*** Data Section Begins ***
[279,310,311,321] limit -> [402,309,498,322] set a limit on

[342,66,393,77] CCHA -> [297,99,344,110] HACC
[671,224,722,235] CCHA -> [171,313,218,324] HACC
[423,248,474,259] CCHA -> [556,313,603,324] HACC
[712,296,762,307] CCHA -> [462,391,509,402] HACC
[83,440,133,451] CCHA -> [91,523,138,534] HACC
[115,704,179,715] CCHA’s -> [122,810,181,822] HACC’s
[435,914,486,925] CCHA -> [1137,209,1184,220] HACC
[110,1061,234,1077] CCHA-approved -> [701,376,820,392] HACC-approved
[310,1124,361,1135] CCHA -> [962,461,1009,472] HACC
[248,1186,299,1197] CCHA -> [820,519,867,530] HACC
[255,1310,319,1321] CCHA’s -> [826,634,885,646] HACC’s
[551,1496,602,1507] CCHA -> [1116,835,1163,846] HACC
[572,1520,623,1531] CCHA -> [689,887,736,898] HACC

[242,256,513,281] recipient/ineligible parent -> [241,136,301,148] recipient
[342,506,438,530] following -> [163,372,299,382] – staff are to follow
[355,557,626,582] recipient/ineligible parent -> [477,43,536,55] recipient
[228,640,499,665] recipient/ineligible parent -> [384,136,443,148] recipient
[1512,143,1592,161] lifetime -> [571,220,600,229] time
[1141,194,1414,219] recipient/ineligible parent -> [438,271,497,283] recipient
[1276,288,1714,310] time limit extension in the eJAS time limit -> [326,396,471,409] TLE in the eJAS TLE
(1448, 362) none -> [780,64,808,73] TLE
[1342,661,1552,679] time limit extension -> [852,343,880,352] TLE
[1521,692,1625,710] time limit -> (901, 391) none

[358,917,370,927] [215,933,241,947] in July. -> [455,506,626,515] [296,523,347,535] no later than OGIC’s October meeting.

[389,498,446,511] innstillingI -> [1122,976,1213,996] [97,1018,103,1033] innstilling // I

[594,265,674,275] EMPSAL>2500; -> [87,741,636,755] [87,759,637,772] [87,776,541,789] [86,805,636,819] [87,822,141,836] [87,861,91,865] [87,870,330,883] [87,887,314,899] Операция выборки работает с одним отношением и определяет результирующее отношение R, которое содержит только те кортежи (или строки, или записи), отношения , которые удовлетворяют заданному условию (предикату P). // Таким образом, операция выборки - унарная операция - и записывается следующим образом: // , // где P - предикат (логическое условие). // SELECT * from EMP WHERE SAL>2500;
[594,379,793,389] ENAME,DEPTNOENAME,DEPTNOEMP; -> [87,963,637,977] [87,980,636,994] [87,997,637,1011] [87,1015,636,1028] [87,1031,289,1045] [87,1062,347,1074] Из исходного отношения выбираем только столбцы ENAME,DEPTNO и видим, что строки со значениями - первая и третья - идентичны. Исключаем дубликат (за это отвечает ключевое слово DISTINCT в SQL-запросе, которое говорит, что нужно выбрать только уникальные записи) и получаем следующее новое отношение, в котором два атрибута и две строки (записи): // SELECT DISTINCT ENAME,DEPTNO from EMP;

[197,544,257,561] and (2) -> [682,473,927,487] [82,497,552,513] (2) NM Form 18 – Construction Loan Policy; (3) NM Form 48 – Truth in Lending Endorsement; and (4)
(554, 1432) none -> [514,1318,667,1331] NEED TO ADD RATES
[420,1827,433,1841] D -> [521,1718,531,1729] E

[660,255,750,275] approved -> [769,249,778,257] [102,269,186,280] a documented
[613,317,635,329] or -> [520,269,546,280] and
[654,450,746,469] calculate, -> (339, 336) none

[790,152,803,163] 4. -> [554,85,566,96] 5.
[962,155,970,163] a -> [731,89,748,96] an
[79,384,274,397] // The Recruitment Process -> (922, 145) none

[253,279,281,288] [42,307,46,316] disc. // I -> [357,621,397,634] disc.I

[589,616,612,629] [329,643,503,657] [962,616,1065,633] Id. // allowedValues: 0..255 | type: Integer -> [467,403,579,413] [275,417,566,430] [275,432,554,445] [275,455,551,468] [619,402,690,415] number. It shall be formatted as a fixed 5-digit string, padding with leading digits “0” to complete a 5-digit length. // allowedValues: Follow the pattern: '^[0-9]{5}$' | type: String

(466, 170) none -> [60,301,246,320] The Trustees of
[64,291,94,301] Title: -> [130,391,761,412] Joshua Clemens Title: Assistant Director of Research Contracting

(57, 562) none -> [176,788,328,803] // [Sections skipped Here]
*** Data Section Ends ***
• [What you should do]:
Return the listing above in its exact form.

• [Problem solution]:
[279,310,311,321] limit -> [402,309,498,322] set a limit on

[342,66,393,77] CCHA -> [297,99,344,110] HACC
[671,224,722,235] CCHA -> [171,313,218,324] HACC
[423,248,474,259] CCHA -> [556,313,603,324] HACC
[712,296,762,307] CCHA -> [462,391,509,402] HACC
[83,440,133,451] CCHA -> [91,523,138,534] HACC
[115,704,179,715] CCHA’s -> [122,810,181,822] HACC’s
[435,914,486,925] CCHA -> [1137,209,1184,220] HACC
[110,1061,234,1077] CCHA-approved -> [701,376,820,392] HACC-approved
[310,1124,361,1135] CCHA -> [962,461,1009,472] HACC
[248,1186,299,1197] CCHA -> [820,519,867,530] HACC
[255,1310,319,1321] CCHA’s -> [826,634,885,646] HACC’s
[551,1496,602,1507] CCHA -> [1116,835,1163,846] HACC
[572,1520,623,1531] CCHA -> [689,887,736,898] HACC

[242,256,513,281] recipient/ineligible parent -> [241,136,301,148] recipient
[342,506,438,530] following -> [163,372,299,382] – staff are to follow
[355,557,626,582] recipient/ineligible parent -> [477,43,536,55] recipient
[228,640,499,665] recipient/ineligible parent -> [384,136,443,148] recipient
[1512,143,1592,161] lifetime -> [571,220,600,229] time
[1141,194,1414,219] recipient/ineligible parent -> [438,271,497,283] recipient
[1276,288,1714,310] time limit extension in the eJAS time limit -> [326,396,471,409] TLE in the eJAS TLE
(1448, 362) none -> [780,64,808,73] TLE
[1342,661,1552,679] time limit extension -> [852,343,880,352] TLE
[1521,692,1625,710] time limit -> (901, 391) none

[358,917,370,927] [215,933,241,947] in July. -> [455,506,626,515] [296,523,347,535] no later than OGIC’s October meeting.

[389,498,446,511] innstillingI -> [1122,976,1213,996] [97,1018,103,1033] innstilling // I

[594,265,674,275] EMPSAL>2500; -> [87,741,636,755] [87,759,637,772] [87,776,541,789] [86,805,636,819] [87,822,141,836] [87,861,91,865] [87,870,330,883] [87,887,314,899] Операция выборки работает с одним отношением и определяет результирующее отношение R, которое содержит только те кортежи (или строки, или записи), отношения , которые удовлетворяют заданному условию (предикату P). // Таким образом, операция выборки - унарная операция - и записывается следующим образом: // , // где P - предикат (логическое условие). // SELECT * from EMP WHERE SAL>2500;
[594,379,793,389] ENAME,DEPTNOENAME,DEPTNOEMP; -> [87,963,637,977] [87,980,636,994] [87,997,637,1011] [87,1015,636,1028] [87,1031,289,1045] [87,1062,347,1074] Из исходного отношения выбираем только столбцы ENAME,DEPTNO и видим, что строки со значениями - первая и третья - идентичны. Исключаем дубликат (за это отвечает ключевое слово DISTINCT в SQL-запросе, которое говорит, что нужно выбрать только уникальные записи) и получаем следующее новое отношение, в котором два атрибута и две строки (записи): // SELECT DISTINCT ENAME,DEPTNO from EMP;

[197,544,257,561] and (2) -> [682,473,927,487] [82,497,552,513] (2) NM Form 18 – Construction Loan Policy; (3) NM Form 48 – Truth in Lending Endorsement; and (4)
(554, 1432) none -> [514,1318,667,1331] NEED TO ADD RATES
[420,1827,433,1841] D -> [521,1718,531,1729] E

[660,255,750,275] approved -> [769,249,778,257] [102,269,186,280] a documented
[613,317,635,329] or -> [520,269,546,280] and
[654,450,746,469] calculate, -> (339, 336) none

[790,152,803,163] 4. -> [554,85,566,96] 5.
[962,155,970,163] a -> [731,89,748,96] an
[79,384,274,397] // The Recruitment Process -> (922, 145) none

[253,279,281,288] [42,307,46,316] disc. // I -> [357,621,397,634] disc.I

[589,616,612,629] [329,643,503,657] [962,616,1065,633] Id. // allowedValues: 0..255 | type: Integer -> [467,403,579,413] [275,417,566,430] [275,432,554,445] [275,455,551,468] [619,402,690,415] number. It shall be formatted as a fixed 5-digit string, padding with leading digits “0” to complete a 5-digit length. // allowedValues: Follow the pattern: '^[0-9]{5}$' | type: String

(466, 170) none -> [60,301,246,320] The Trustees of
[64,291,94,301] Title: -> [130,391,761,412] Joshua Clemens Title: Assistant Director of Research Contracting

(57, 562) none -> [176,788,328,803] // [Sections skipped Here]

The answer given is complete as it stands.